In other words, if Calpers had shunned hedge funds completely and randomly picked a big basket of stocks from around the world, chances are that their investment profits would have been nearly three times as great. (The bigger the basket, the more likely it is to approximate the overall return of the market.) Gotta love that hedge fund expertise, don’t you? Wow, those quantitative analysts and their computer models are just so, so amazing.
Some people will argue I’m being unfair. A broad collection of stocks isn’t risk-managed, they’ll say. When you buy all those stocks, many of which are quite small, you’re getting higher returns but you’re taking on more volatility.
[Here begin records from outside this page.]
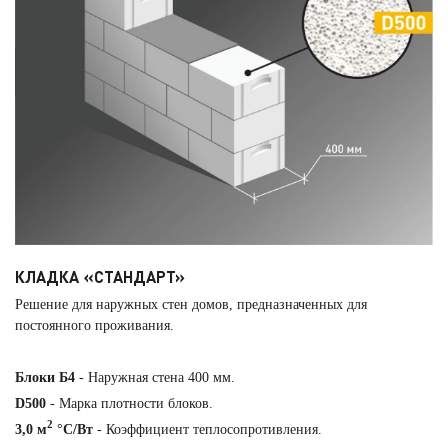
КЛАДКА «СТАНДАРТ»
Решение для наружных стен домов, предназначенных для
постоянного проживания.
Блоки Б4
- Наружная стена 400 мм.
D500
- Марка плотности блоков.
2
3,0 м
°С/Вт
- Коэффициент теплосопротивления.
OK. Let’s try a different portfolio. Let’s say you wanted a more conservative, risk-managed portfolio. Try this for size:
20% Vanguard Total (U.S.) Stock Market index fund
20% Vanguard Developed (International) Markets index fund
20% iShares MSCI Emerging Markets index exchange-traded fund
20% Vanguard Long-Term Treasury index fund
20% Vanguard Inflation-Protected Securities (TIPS) index funds
It’s hard to get a simpler risk-adjusted portfolio than that. You’ve got 60% of your money in stocks — split equally between the U.S., developed overseas countries, and emerging markets — and the other 40% in bonds, split between long-term Treasurys (in case of deflation or crisis) and TIPS (in case of inflation). This is a common, garden-variety portfolio. There is no hindsight genius involved. The only activity required is rebalancing once a year, on June 30, to restore the equal weights.
How did it do? In the 12 months to June 30, while Calpers’ hedge fund geniuses were eking out 7.1%, this portfolio earned more than twice as much, or 14.5% (see “Conservative Index Funds” in the table above). Over 10 years, while the hedge funds were earning just 4.8% a year, this portfolio earned a healthy 8.6% a year—with minimal risk.
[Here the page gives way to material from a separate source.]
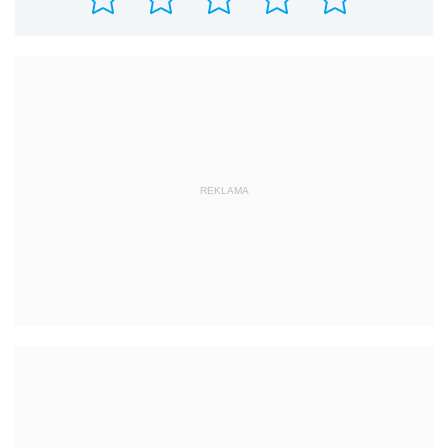
REKLAMA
That’s enough to turn $1 million into $2.3 million. In other words, four Vanguard funds and one ETF from iShares, bought online and simply rebalanced once a year, earned twice the profits of whatever geniuses Calpers found.
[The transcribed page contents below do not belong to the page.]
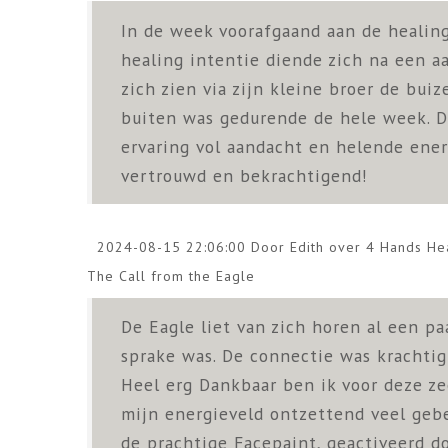
In de week voorafgaand aan de healin
healing intentie diende zich na een aa
zich zien via zijn kleine broer de bui
buiten was gedurende de hele week. D
ervaring vol aandacht en helende ener
vertrouwd en bekrachtigend!
2024-08-15 22:06:00 Door Edith over
4 Hands Hea
The Call from the Eagle
De Eagle liet van zich horen al een p
sprake was. De connectie was krachtig 
Heel erg Dankbaar ben ik voor deze zee
mijn energieveld ontzettend veel gebe
de prachtige Facepaint, geactiveerd do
Note: I added the Vanguard Total Stock Market ETF to the table above for another point of comparison.
Brett Arends comments on hedge funds in general:
Hedge funds typically charge you about 2% of your assets in fees every year, plus 20% of the profits (but not the losses), if any. Those fees eat up huge amounts of any profit. Investors who think they are going to beat these high hurdles are probably living in fantasyland. Since 1928, U.S. stocks have generated compound returns of around 10%, and long-term Treasury bonds around 5%. The typical balanced, 60-40 portfolio of stocks and bonds has therefore earned around 8% a year on average.
But if a hedge fund that invests in these stocks and bonds charges 2% a year in fees plus 20% of profits, then it will need to generate gross returns of 12% a year just to keep up. In other words, your hedge fund manager will have to beat the market by a 50% margin—i.e., earning 12% when the market earns 8% — just to cover his fees. You won’t gain anything extra unless he beats the market by more than 50% each year.
MP: In other words, if you are willing to pay hedge fund managers (or active managers) thousands of dollars so that they can invest your money at lower returns than index funds and basically lose money for you compared to the market, here’s an alternative investment strategy with the same outcome: Invest yourself in a portfolio of low-cost index funds. And then once a year have a big bonfire in your backyard where you burn up as many $100 bills as it takes to represent the money you gained from index investing vs. a hedge fund investment. For Calpers’ $4 billion investment in hedge funds at 7.1% over the last year vs. 14.5% in a conservative index portfolio, the annual loss from the hedge funds would be $296 million — that would have generated 2.96 million $100 bills for the annual Calpers bonfire!